Someone commented the other day about how many belief systems there are about the body. The implication was that Moshe Feldenkrais's method was a belief system.
The basis of Feldenkrais, which is incontrovertible human mechanics, does not include beliefs. It is a general system of learning that happens to use human movement as its vehicle. Human learning has many paths. This is just one. What we layer on top of our movement is beliefs, stories, labels, boxes, ideas, and hopes.

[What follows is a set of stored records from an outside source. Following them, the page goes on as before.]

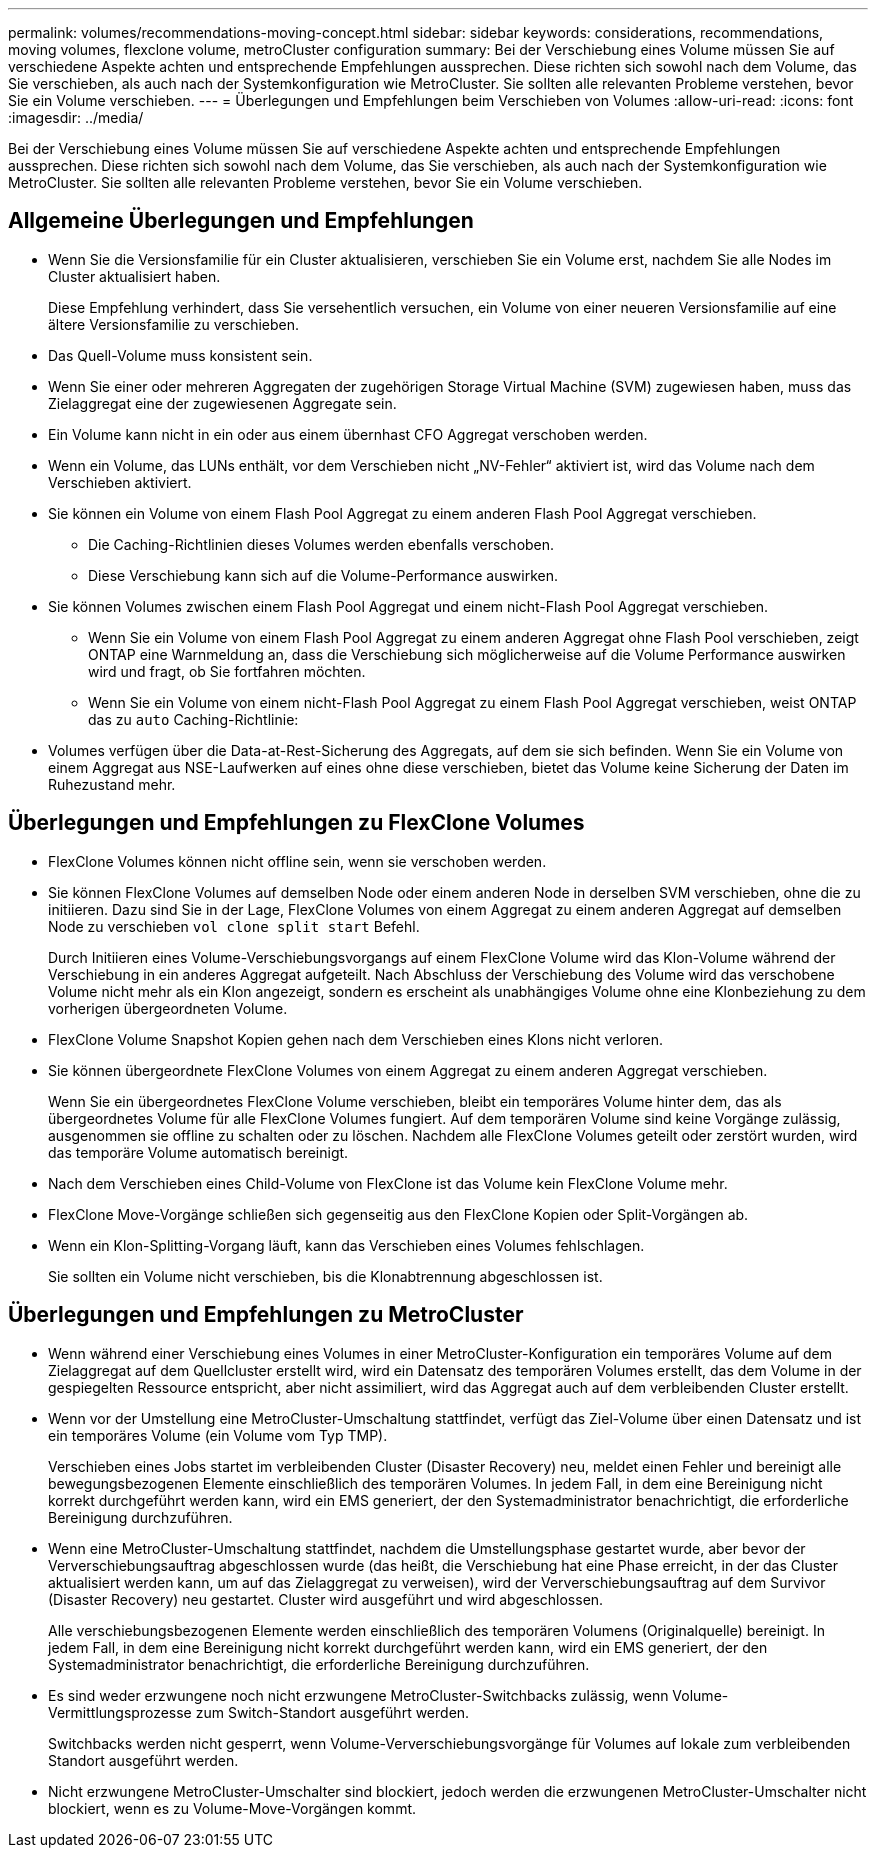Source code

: ---
permalink: volumes/recommendations-moving-concept.html 
sidebar: sidebar 
keywords: considerations, recommendations, moving volumes, flexclone volume, metroCluster configuration 
summary: Bei der Verschiebung eines Volume müssen Sie auf verschiedene Aspekte achten und entsprechende Empfehlungen aussprechen. Diese richten sich sowohl nach dem Volume, das Sie verschieben, als auch nach der Systemkonfiguration wie MetroCluster. Sie sollten alle relevanten Probleme verstehen, bevor Sie ein Volume verschieben. 
---
= Überlegungen und Empfehlungen beim Verschieben von Volumes
:allow-uri-read: 
:icons: font
:imagesdir: ../media/


[role="lead"]
Bei der Verschiebung eines Volume müssen Sie auf verschiedene Aspekte achten und entsprechende Empfehlungen aussprechen. Diese richten sich sowohl nach dem Volume, das Sie verschieben, als auch nach der Systemkonfiguration wie MetroCluster. Sie sollten alle relevanten Probleme verstehen, bevor Sie ein Volume verschieben.



== Allgemeine Überlegungen und Empfehlungen

* Wenn Sie die Versionsfamilie für ein Cluster aktualisieren, verschieben Sie ein Volume erst, nachdem Sie alle Nodes im Cluster aktualisiert haben.
+
Diese Empfehlung verhindert, dass Sie versehentlich versuchen, ein Volume von einer neueren Versionsfamilie auf eine ältere Versionsfamilie zu verschieben.

* Das Quell-Volume muss konsistent sein.
* Wenn Sie einer oder mehreren Aggregaten der zugehörigen Storage Virtual Machine (SVM) zugewiesen haben, muss das Zielaggregat eine der zugewiesenen Aggregate sein.
* Ein Volume kann nicht in ein oder aus einem übernhast CFO Aggregat verschoben werden.
* Wenn ein Volume, das LUNs enthält, vor dem Verschieben nicht „NV-Fehler“ aktiviert ist, wird das Volume nach dem Verschieben aktiviert.
* Sie können ein Volume von einem Flash Pool Aggregat zu einem anderen Flash Pool Aggregat verschieben.
+
** Die Caching-Richtlinien dieses Volumes werden ebenfalls verschoben.
** Diese Verschiebung kann sich auf die Volume-Performance auswirken.


* Sie können Volumes zwischen einem Flash Pool Aggregat und einem nicht-Flash Pool Aggregat verschieben.
+
** Wenn Sie ein Volume von einem Flash Pool Aggregat zu einem anderen Aggregat ohne Flash Pool verschieben, zeigt ONTAP eine Warnmeldung an, dass die Verschiebung sich möglicherweise auf die Volume Performance auswirken wird und fragt, ob Sie fortfahren möchten.
** Wenn Sie ein Volume von einem nicht-Flash Pool Aggregat zu einem Flash Pool Aggregat verschieben, weist ONTAP das zu `auto` Caching-Richtlinie:


* Volumes verfügen über die Data-at-Rest-Sicherung des Aggregats, auf dem sie sich befinden. Wenn Sie ein Volume von einem Aggregat aus NSE-Laufwerken auf eines ohne diese verschieben, bietet das Volume keine Sicherung der Daten im Ruhezustand mehr.




== Überlegungen und Empfehlungen zu FlexClone Volumes

* FlexClone Volumes können nicht offline sein, wenn sie verschoben werden.
* Sie können FlexClone Volumes auf demselben Node oder einem anderen Node in derselben SVM verschieben, ohne die zu initiieren. Dazu sind Sie in der Lage, FlexClone Volumes von einem Aggregat zu einem anderen Aggregat auf demselben Node zu verschieben `vol clone split start` Befehl.
+
Durch Initiieren eines Volume-Verschiebungsvorgangs auf einem FlexClone Volume wird das Klon-Volume während der Verschiebung in ein anderes Aggregat aufgeteilt. Nach Abschluss der Verschiebung des Volume wird das verschobene Volume nicht mehr als ein Klon angezeigt, sondern es erscheint als unabhängiges Volume ohne eine Klonbeziehung zu dem vorherigen übergeordneten Volume.

* FlexClone Volume Snapshot Kopien gehen nach dem Verschieben eines Klons nicht verloren.
* Sie können übergeordnete FlexClone Volumes von einem Aggregat zu einem anderen Aggregat verschieben.
+
Wenn Sie ein übergeordnetes FlexClone Volume verschieben, bleibt ein temporäres Volume hinter dem, das als übergeordnetes Volume für alle FlexClone Volumes fungiert. Auf dem temporären Volume sind keine Vorgänge zulässig, ausgenommen sie offline zu schalten oder zu löschen. Nachdem alle FlexClone Volumes geteilt oder zerstört wurden, wird das temporäre Volume automatisch bereinigt.

* Nach dem Verschieben eines Child-Volume von FlexClone ist das Volume kein FlexClone Volume mehr.
* FlexClone Move-Vorgänge schließen sich gegenseitig aus den FlexClone Kopien oder Split-Vorgängen ab.
* Wenn ein Klon-Splitting-Vorgang läuft, kann das Verschieben eines Volumes fehlschlagen.
+
Sie sollten ein Volume nicht verschieben, bis die Klonabtrennung abgeschlossen ist.





== Überlegungen und Empfehlungen zu MetroCluster

* Wenn während einer Verschiebung eines Volumes in einer MetroCluster-Konfiguration ein temporäres Volume auf dem Zielaggregat auf dem Quellcluster erstellt wird, wird ein Datensatz des temporären Volumes erstellt, das dem Volume in der gespiegelten Ressource entspricht, aber nicht assimiliert, wird das Aggregat auch auf dem verbleibenden Cluster erstellt.
* Wenn vor der Umstellung eine MetroCluster-Umschaltung stattfindet, verfügt das Ziel-Volume über einen Datensatz und ist ein temporäres Volume (ein Volume vom Typ TMP).
+
Verschieben eines Jobs startet im verbleibenden Cluster (Disaster Recovery) neu, meldet einen Fehler und bereinigt alle bewegungsbezogenen Elemente einschließlich des temporären Volumes. In jedem Fall, in dem eine Bereinigung nicht korrekt durchgeführt werden kann, wird ein EMS generiert, der den Systemadministrator benachrichtigt, die erforderliche Bereinigung durchzuführen.

* Wenn eine MetroCluster-Umschaltung stattfindet, nachdem die Umstellungsphase gestartet wurde, aber bevor der Ververschiebungsauftrag abgeschlossen wurde (das heißt, die Verschiebung hat eine Phase erreicht, in der das Cluster aktualisiert werden kann, um auf das Zielaggregat zu verweisen), wird der Ververschiebungsauftrag auf dem Survivor (Disaster Recovery) neu gestartet. Cluster wird ausgeführt und wird abgeschlossen.
+
Alle verschiebungsbezogenen Elemente werden einschließlich des temporären Volumens (Originalquelle) bereinigt. In jedem Fall, in dem eine Bereinigung nicht korrekt durchgeführt werden kann, wird ein EMS generiert, der den Systemadministrator benachrichtigt, die erforderliche Bereinigung durchzuführen.

* Es sind weder erzwungene noch nicht erzwungene MetroCluster-Switchbacks zulässig, wenn Volume-Vermittlungsprozesse zum Switch-Standort ausgeführt werden.
+
Switchbacks werden nicht gesperrt, wenn Volume-Ververschiebungsvorgänge für Volumes auf lokale zum verbleibenden Standort ausgeführt werden.

* Nicht erzwungene MetroCluster-Umschalter sind blockiert, jedoch werden die erzwungenen MetroCluster-Umschalter nicht blockiert, wenn es zu Volume-Move-Vorgängen kommt.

Focus on Sensory Feedback Without Judgment
The Feldenkrais Method clarifies sensory feedback, which any alive person can do in any condition. This feedback is only distorted because of our lack of awareness, which comes from many sources, including injury, trauma, self-image, and pain. It doesn't matter.
What's true is that if we had perfect awareness, we'd all be perfect beings with perfect movement.
Greater or lesser awareness comes and goes without judgment.
Hence, in Feldenkrais our movement is not given an explanation based on something we perceive as a color, aura, rightness or wrongness, birth order, size, ability, mental health, spiritual belief, or astrological sign. Nor do we rely on a medical diagnosis for the way we move because the same diagnosis produces different movement patterns in different people. It's just movement.
Which, of course, makes it hard to maneuver because the space of no-meaning, of neutrality, is so vast.
My job is to provide clients a neutral experience of gravity: one without beliefs, judgements, or stories. In that space, you can feel something new, wordless, and vast.
Reinvention Comes from the Neutral Ground
Letting go of old beliefs only happens when we stop giving so much weight to our definition of our experience. This weight is physical as well as mental and emotional. When our experience shifts, the heaviness lifts. We take a relieved breath in the newly lightened space.
We all inhabit our body, and we all look for the meaning of that residence. What does it mean that we feel things? What does it mean that we're injured, sick, in pain, or have a disease? What part of "me" is damaged?
In the Feldenkrais Method we talk a lot about where the "I" resides. Do I reside in my body, my mind, my stomach, my left knee? At what point am "I" present? Moshe Feldenkrais thought for decades about this, and his wisdom is palpable throughout his method.
The Feldenkrais Method creates a blank slate, a neutral ground, from which we can reinvent ourselves again and again. As we become open to our experience, perhaps we feel something outside the given definition of ourselves as in pain, injured, or diseased.
I know this is what helped me get through difficult times.
My teacher, Dennis Leri, told me when I was in the midst of an emotionally wretched situation, "Just get on the floor and do a lesson."
This cut across all the looping of my mental landscape. Sometimes there is no reason you can hang onto for life’s events. There is just the next experience.
And sometimes the next experience is the reason.